# Twin Flex



## Freqman1 (Nov 30, 2016)

Just curious what is going on here--two different people retracting bids? That would be two bidders banned from any of my auctions-ever!

http://www.ebay.com/itm/172419512299?_trksid=p2060353.m1438.l2649&ssPageName=STRK:MEBIDX:IT


----------



## rollfaster (Nov 30, 2016)

My thoughts are: if you not committed to buying, don't bother throwing down a bid. Plain and simple!


----------



## catfish (Nov 30, 2016)

Bidders remorse?


----------



## tripple3 (Nov 30, 2016)

Pretty! $2500 to start it; $150 to ship


----------



## volksboy57 (Nov 30, 2016)

That is so cool!


----------



## Freqman1 (Nov 30, 2016)

I guess the person that retracted their bid two days ago had a change of heart. Hopefully they follow through. V/r Shawn


----------



## CWCMAN (Nov 30, 2016)

He didn't want to be on your poop list Shawn. You scared him straight.
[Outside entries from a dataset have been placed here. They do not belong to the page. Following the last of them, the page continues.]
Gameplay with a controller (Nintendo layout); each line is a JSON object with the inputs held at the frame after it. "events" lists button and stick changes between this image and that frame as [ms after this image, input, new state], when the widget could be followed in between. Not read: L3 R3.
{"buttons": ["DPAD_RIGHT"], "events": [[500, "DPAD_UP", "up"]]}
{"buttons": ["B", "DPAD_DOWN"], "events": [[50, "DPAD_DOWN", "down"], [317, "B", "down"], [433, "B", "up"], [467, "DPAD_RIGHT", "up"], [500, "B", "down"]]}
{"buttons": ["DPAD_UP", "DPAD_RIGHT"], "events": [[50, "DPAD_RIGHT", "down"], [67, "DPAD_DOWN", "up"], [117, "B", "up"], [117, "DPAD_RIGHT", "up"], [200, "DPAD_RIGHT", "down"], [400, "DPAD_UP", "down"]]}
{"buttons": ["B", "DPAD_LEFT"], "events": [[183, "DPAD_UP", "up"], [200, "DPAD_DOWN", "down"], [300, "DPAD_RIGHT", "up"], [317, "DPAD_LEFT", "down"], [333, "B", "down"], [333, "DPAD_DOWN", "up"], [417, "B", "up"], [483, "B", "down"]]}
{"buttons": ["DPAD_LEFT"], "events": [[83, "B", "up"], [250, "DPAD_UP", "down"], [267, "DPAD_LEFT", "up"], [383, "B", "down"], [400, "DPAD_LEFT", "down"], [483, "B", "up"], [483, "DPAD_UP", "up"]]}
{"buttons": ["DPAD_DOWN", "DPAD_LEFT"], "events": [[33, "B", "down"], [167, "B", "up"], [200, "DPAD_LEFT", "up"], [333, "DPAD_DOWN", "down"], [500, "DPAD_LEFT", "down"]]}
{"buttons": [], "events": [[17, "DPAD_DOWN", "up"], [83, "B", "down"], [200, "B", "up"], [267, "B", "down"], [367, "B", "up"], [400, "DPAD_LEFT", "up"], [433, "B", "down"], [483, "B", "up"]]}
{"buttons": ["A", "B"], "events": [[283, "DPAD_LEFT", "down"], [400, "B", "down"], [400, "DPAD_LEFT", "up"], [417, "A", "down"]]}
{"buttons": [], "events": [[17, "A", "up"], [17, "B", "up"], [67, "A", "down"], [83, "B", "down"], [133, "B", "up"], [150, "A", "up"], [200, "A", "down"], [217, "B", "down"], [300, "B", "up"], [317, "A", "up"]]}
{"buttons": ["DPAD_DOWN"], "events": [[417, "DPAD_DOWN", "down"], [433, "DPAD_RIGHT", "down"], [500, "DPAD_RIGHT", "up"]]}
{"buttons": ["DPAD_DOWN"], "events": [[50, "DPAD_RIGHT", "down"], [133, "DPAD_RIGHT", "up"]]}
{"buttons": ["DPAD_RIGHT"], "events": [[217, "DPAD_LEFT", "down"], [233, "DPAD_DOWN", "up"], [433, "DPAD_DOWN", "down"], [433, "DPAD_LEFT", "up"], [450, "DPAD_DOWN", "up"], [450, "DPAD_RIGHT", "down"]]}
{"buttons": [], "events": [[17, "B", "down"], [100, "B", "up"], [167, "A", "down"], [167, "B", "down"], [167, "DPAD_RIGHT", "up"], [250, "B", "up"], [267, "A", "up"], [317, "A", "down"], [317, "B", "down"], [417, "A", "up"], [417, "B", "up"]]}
That's funny how the cabe has auto clean up on some of the choice words 

"Garbage" was not the word I wrote.........More like SH*T


----------



## Bikermaniac (Dec 6, 2016)

Very cool bike!


----------



## tripple3 (Dec 7, 2016)

1 bid is all it took.
So was it a member here? Care to Share??


----------



## THEGOLDENGREEK (Dec 7, 2016)

Yes it's my friends bike that he is selling the twin flex on eBay .


----------



## 37fleetwood (Dec 7, 2016)

well, it's technically a collection of unrelated parts, not much of it goes together.


----------